The maps presented in this paper are freely available from the MAP website 36 including regional and individual maps for every malaria-endemic country in addition to the global view presented here. Users can choose to download individual maps images in PNG or PDF format, or download the global GIS surface as a GeoTIFF or Binary float file (for raster maps) or CSV comma delimited or Excel file (for vector maps). These GIS surfaces will allow users to integrate this work within their own analyses or produce bespoke data overlays and displays.

It is hoped that the predictions of PfPR_2-10, PfEIR, and PfR _c presented here will directly promote the calibration, scenario testing, and scale-up of malaria epidemiological modelling. This paper has discussed the importance of the predicted posterior distributions as being fully representative of the encapsulated uncertainty in the model outputs. These are also freely available for the three transmission metrics in the form of 100-division histograms for every pixel, contained within a single data file in HDF5 format. Users who want to access the files should contact the corresponding authors or will be able to use the contact on the MAP website 36 .

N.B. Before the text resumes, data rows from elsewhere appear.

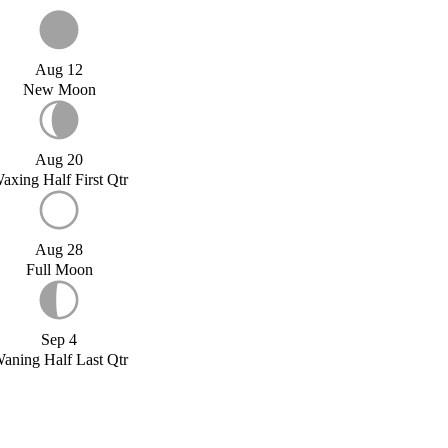
Aug 12
New Moon
Aug 20
axing Half First Qtr
Aug 28
Full Moon
Sep 4
aning Half Last Qtr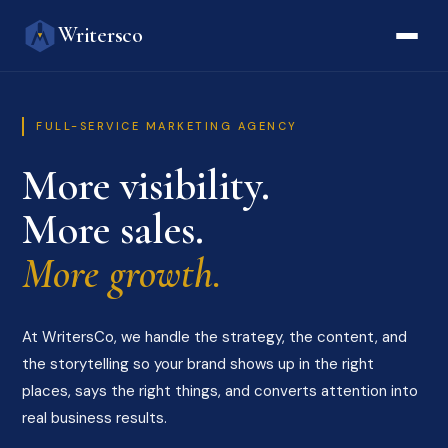
Writersco
FULL-SERVICE MARKETING AGENCY
More visibility.
More sales.
More growth.
At WritersCo, we handle the strategy, the content, and
the storytelling so your brand shows up in the right
places, says the right things, and converts attention into
real business results.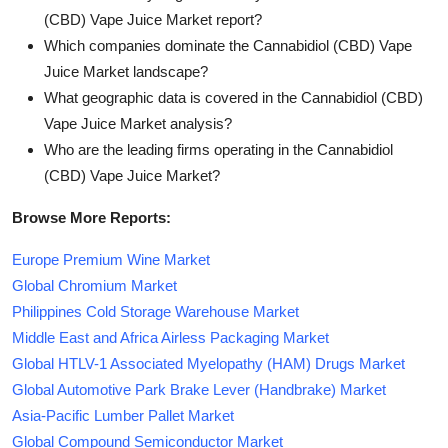
(CBD) Vape Juice Market report?
Which companies dominate the Cannabidiol (CBD) Vape
Juice Market landscape?
What geographic data is covered in the Cannabidiol (CBD)
Vape Juice Market analysis?
Who are the leading firms operating in the Cannabidiol
(CBD) Vape Juice Market?
Browse More Reports:
Europe Premium Wine Market
Global Chromium Market
Philippines Cold Storage Warehouse Market
Middle East and Africa Airless Packaging Market
Global HTLV-1 Associated Myelopathy (HAM) Drugs Market
Global Automotive Park Brake Lever (Handbrake) Market
Asia-Pacific Lumber Pallet Market
Global Compound Semiconductor Market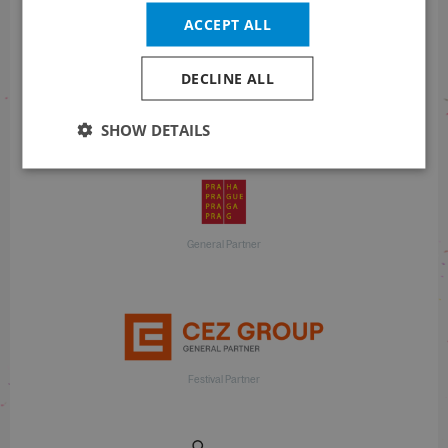
ACCEPT ALL
DECLINE ALL
With financial support
SHOW DETAILS
General Partner
Festival Partner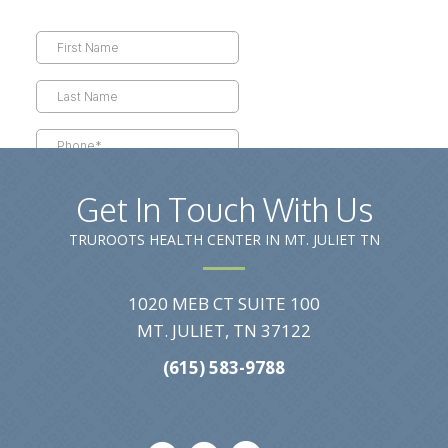
Get In Touch With Us
TRUROOTS HEALTH CENTER IN MT. JULIET TN
1020 MEB CT SUITE 100
MT. JULIET, TN 37122
(615) 583-9788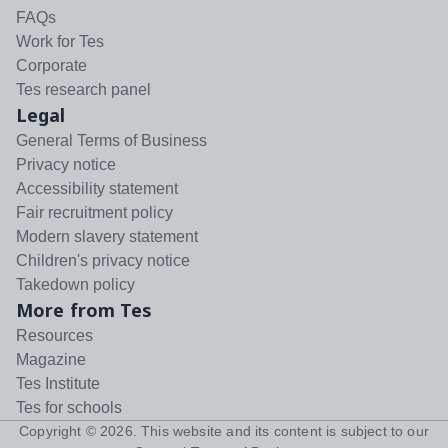
FAQs
Work for Tes
Corporate
Tes research panel
Legal
General Terms of Business
Privacy notice
Accessibility statement
Fair recruitment policy
Modern slavery statement
Children's privacy notice
Takedown policy
More from Tes
Resources
Magazine
Tes Institute
Tes for schools
Copyright ©
2026
. This website and its content is subject to our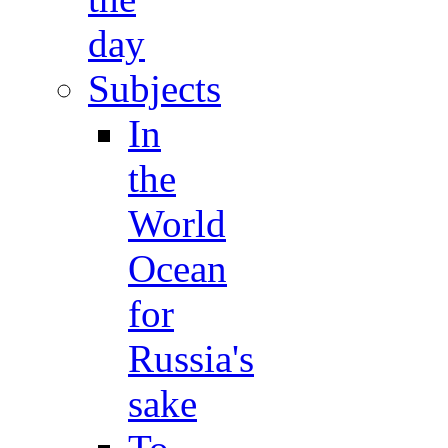
day
Subjects
In
the
World
Ocean
for
Russia's
sake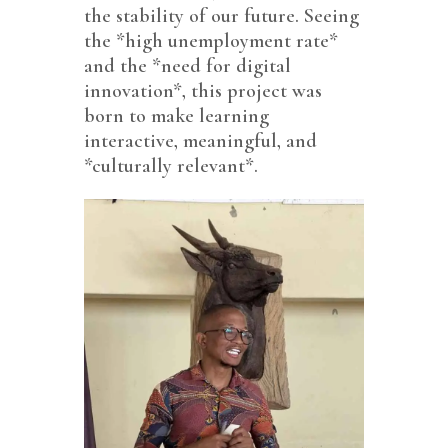
the stability of our future. Seeing
the *high unemployment rate*
and the *need for digital
innovation*, this project was
born to make learning
interactive, meaningful, and
*culturally relevant*.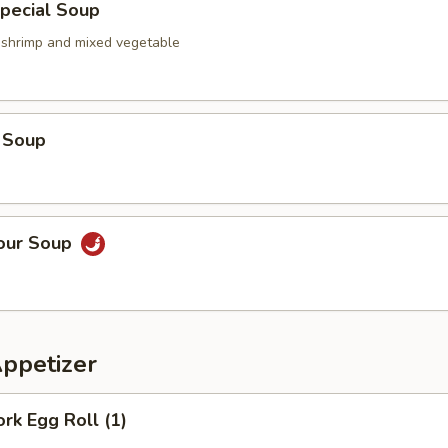
pecial Soup
, shrimp and mixed vegetable
 Soup
Sour Soup
Appetizer
ork Egg Roll (1)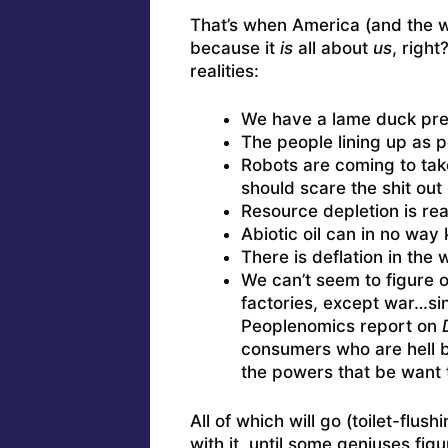
That’s when America (and the wh
because it
is
all about
us
, right
realities:
We have a lame duck pre
The people lining up as 
Robots are coming to take
should scare the shit out 
Resource depletion is rea
Abiotic oil can in no way 
There is deflation in the
We can’t seem to figure 
factories, except war…s
Peoplenomics report on
consumers who are hell be
the powers that be want 
All of which will go (toilet-flu
with it, until some geniuses fig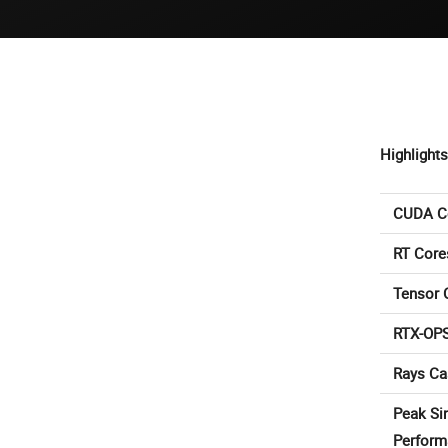
Highlights
CUDA C
RT Core
Tensor 
RTX-OP
Rays Ca
Peak Si
Perform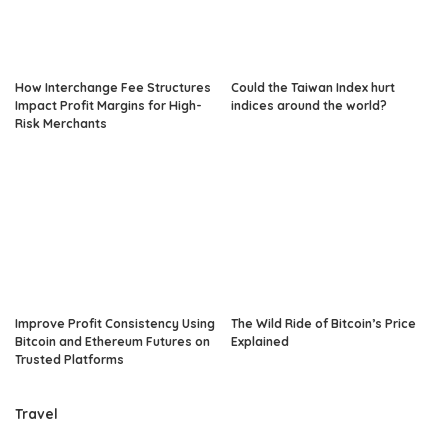
How Interchange Fee Structures
Could the Taiwan Index hurt
Impact Profit Margins for High-
indices around the world?
Risk Merchants
Improve Profit Consistency Using
The Wild Ride of Bitcoin’s Price
Bitcoin and Ethereum Futures on
Explained
Trusted Platforms
Travel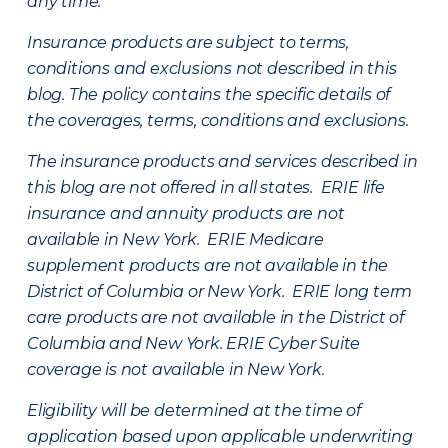
any time.
Insurance products are subject to terms,
conditions and exclusions not described in this
blog. The policy contains the specific details of
the coverages, terms, conditions and exclusions.
The insurance products and services described in
this blog are not offered in all states. ERIE life
insurance and annuity products are not
available in New York. ERIE Medicare
supplement products are not available in the
District of Columbia or New York. ERIE long term
care products are not available in the District of
Columbia and New York.
ERIE Cyber Suite
coverage is not available in New York.
Eligibility will be determined at the time of
application based upon applicable underwriting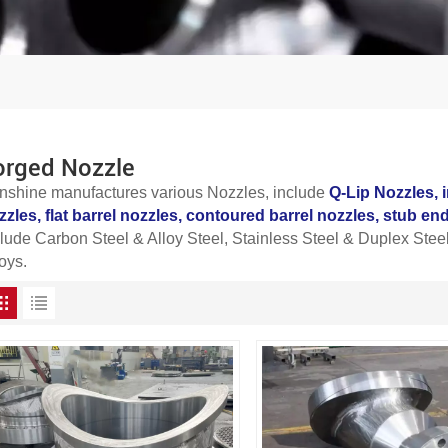
orged Nozzle
nshine manufactures various
Nozzles
, include
Q-Lip Nozzles,
zzles, f
lat barrel nozzles, contoured barrel nozzles, stub e
clude Carbon Steel & Alloy Steel, Stainless Steel & Duplex Steel
oys.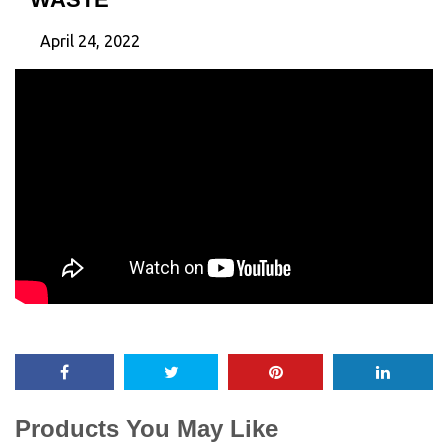
April 24, 2022
Products You May Like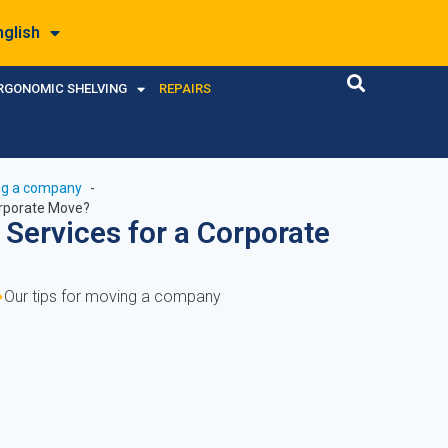
nglish
RGONOMIC SHELVING
REPAIRS
ing a company
orporate Move?
 Services for a Corporate
Our tips for moving a company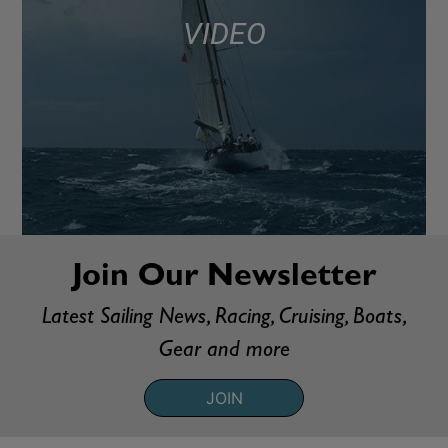
VIDEO
Join Our Newsletter
Latest Sailing News, Racing, Cruising, Boats,
Gear and more
JOIN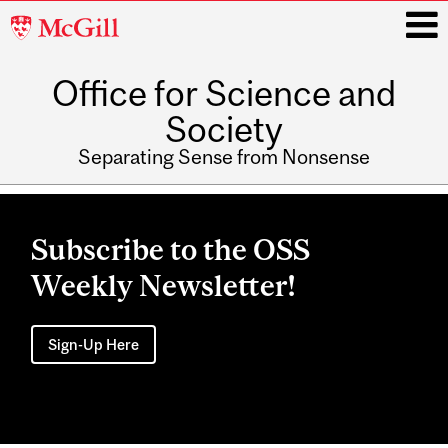
McGill
University
Office for Science and
i
Society
Separating Sense from Nonsense
Main
navigation
Subscribe to the OSS
Weekly Newsletter!
Sign-Up Here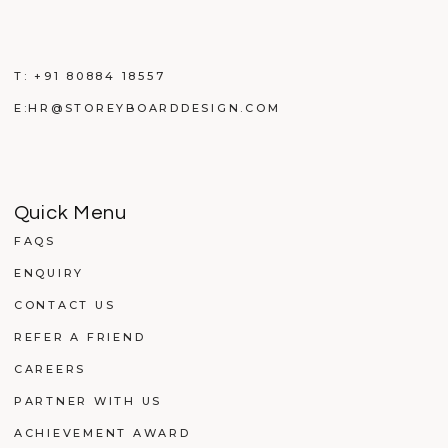
T:
+91 80884 18557
E:
HR@STOREYBOARDDESIGN.COM
Quick Menu
FAQS
ENQUIRY
CONTACT US
REFER A FRIEND
CAREERS
PARTNER WITH US
ACHIEVEMENT AWARD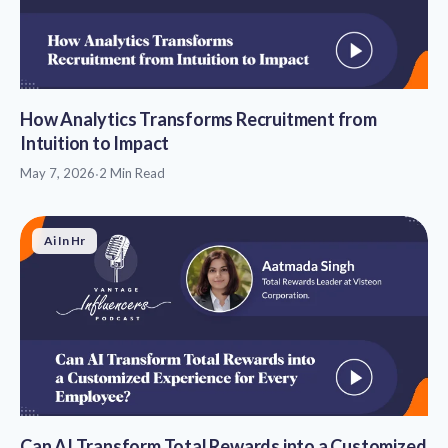
How Analytics Transforms Recruitment from
Intuition to Impact
May 7, 2026
·
2 Min Read
Ai In Hr
Can AI Transform Total Rewards into a Customized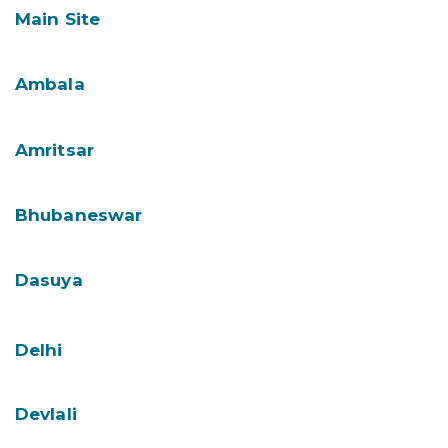
Main Site
Ambala
Amritsar
Bhubaneswar
Dasuya
Delhi
Devlali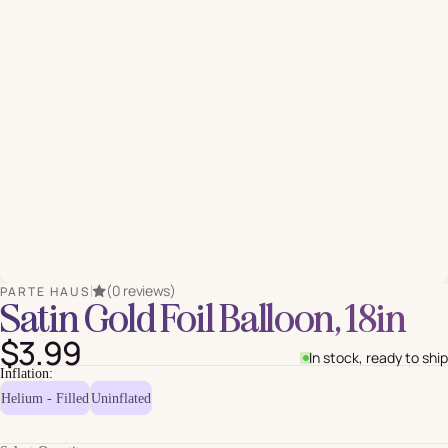
(0 reviews)
PARTE HAUS
Satin Gold Foil Balloon, 18in
$3.99
In stock, ready to ship
Inflation:
Helium - Filled
Uninflated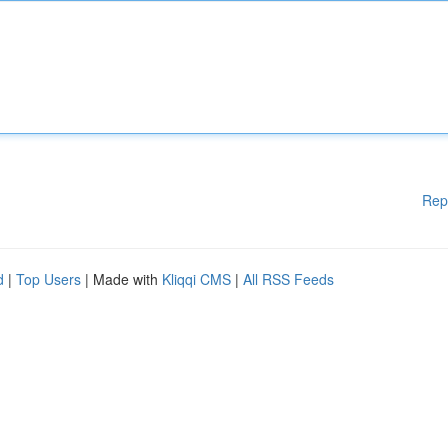
Rep
d
|
Top Users
| Made with
Kliqqi CMS
|
All RSS Feeds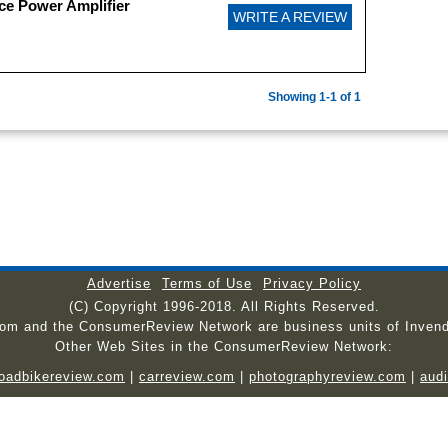
ce Power Amplifier
WRITE A REVIEW
Showing 1-1 of 1
Advertise
Terms of Use
Privacy Policy
(C) Copyright 1996-2018. All Rights Reserved.
com and the ConsumerReview Network are business units of Invend
Other Web Sites in the ConsumerReview Network:
roadbikereview.com
|
carreview.com
|
photographyreview.com
|
aud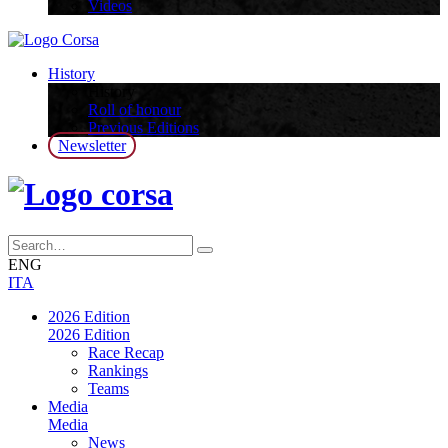
Videos
History
History
Roll of honour
Previous Editions
Newsletter
ENG
ITA
2026 Edition
2026 Edition
Race Recap
Rankings
Teams
Media
Media
News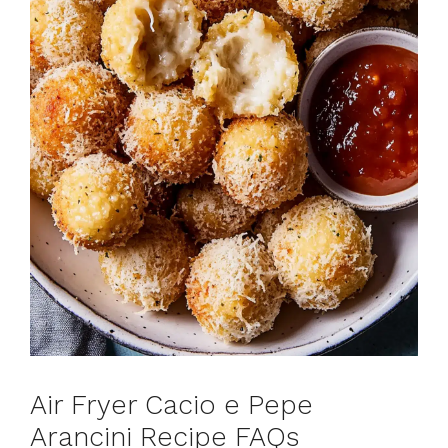
Air Fryer Cacio e Pepe
Arancini Recipe FAQs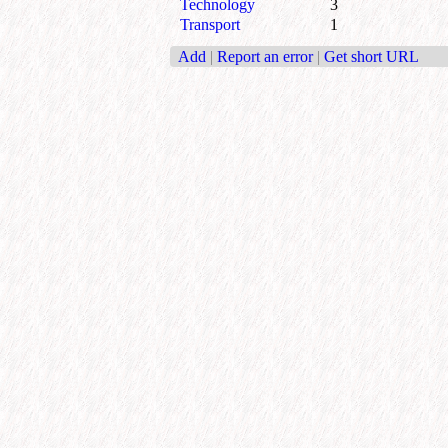
Technology
3
Transport
1
Add
|
Report an error
|
Get short URL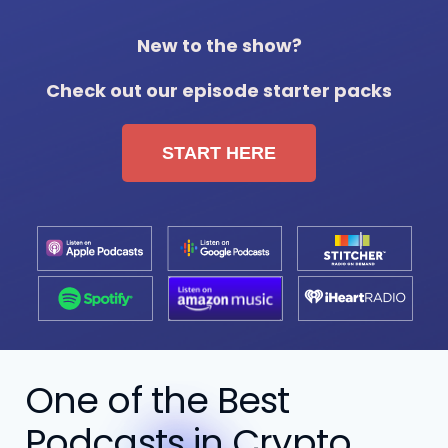
New to the show?
Check out our episode starter packs
START HERE
One of the Best
Podcasts in Crypto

Finally, a central tenet of MAP from its foundation in 2005 has been that the global assemblies of parasite rate data should be made freely available in the public domain: allowing other scientists, public health officials, and the general public to use these data to support diverse aims in malaria epidemiology and public health research, decision making, and education 1 . In parallel with efforts to assemble these databases, work has been underway to engineer an online infrastructure that will allow users to visualize the location of all survey data available for export and download all data used in the models for which appropriate permissions are available. This data explorer can also be found on the MAP website.